To their credit, none of them shouted at Thahl to pull out of the dive until they were sure he’d left it too late; and then he ignored them. He held the dive until they were inside final landing height, then turned the ship in its own length, heading up and back into the Belt. The ion drive, where he turned, hit the asteroid’s face like a broken bottle.

And the missile followed them. It did not, as Thahl hoped, dash itself to pieces on the asteroid. It turned as quickly as they did, and was where it had always been: on the rear Bridge screen, a ship’s-length away. It was as though Kaang was piloting it.

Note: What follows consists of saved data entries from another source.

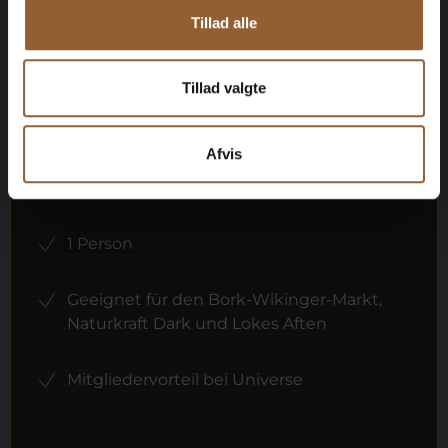
Tillad alle
Gold
Tillad valgte
449 DKK
Afvis
12 Monate freier Eintritt in alle unsere
Museen
1 Person
Geeignet für den Bork-Wikinger-Markt,
Naturkraft Dark und Lokes Aften
Mitgliedervorteil bei Universe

Smithson began a long vomit of foul language, which seemed to splatter over the walls of the Bridge and hang dripping like Kaang’s faeces; though it made no difference to the missile. Nothing did. Joser couldn’t detect it, Thahl couldn’t lose it, Cyr couldn’t destroy it, and Foord—

Foord couldn’t take his eyes off it. Whatever it did to them finally, right now She was using it to speak to them, mocking them for surrendering in seconds of retreat what they’d gained after hours of pursuit. Foord even thought he recognised the tone of voice She used to mock them: understated and ironic, like voices used to be on the Charles Manson.

Joser was trying to speak to Foord, but the wrong words kept coming out. He kept saying “This is the one She intended for us,” and Foord heard but ignored him.

They reached a rare pocket of open space in the Belt. Thahl paused, then wrenched them to port, heading for the next asteroid, and Smithson snorted in derision. So, almost, did Foord, and for the same reason: they were running ragged, a frothing dog diving for the dark of the nearest alley.

But literally an alley this time.

The asteroid for which Thahl was running was BZ-1014. It was huge, the size of a small planet. He flung them into orbit around it—after nodding briefly to himself, as if he actually knew what he was doing—and it spread out below them, like a giant unmade bed. It was humped and folded from horizon to horizon, a landscape of craters and mountains. Pulled this way and that by the Belt’s shifting gravity, it breathed in slow geological violence. One of its breaths was ten of their lifetimes.

Thahl tightened orbit; the effect, of dropping closer to the surface while maintaining speed, was like a surge of acceleration. As BZ-1014’s landscape rushed below, vomited out by one horizon and swallowed by the other, he turned and looked directly at Foord.

“Particle beams,” he managed to say; and “Alley.”

And then Foord understood, and had to fight an impulse to laugh out loud—in relief that Thahl had found something they could still do, and in disbelief at what it was.

“You heard him, Cyr. Fire particle beams.”

“And destroy the asteroid? When we’re on top of it?”

“No,” Foord said, “when we’re inside it.”

Cyr was too amazed, and frightened, to reply. She glanced up at Foord; then at Smithson, who also understood; then at Thahl, who was going to do it anyway; and nodded.

They ran for their alley.

At ninety percent ion speed, Thahl tightened and lowered orbit; then dived

vertically

for the largest of the craters.

The particle beams—even stronger than Hers, the one weapon She couldn’t match—stabbed ahead, perfect and recoilless, and ate.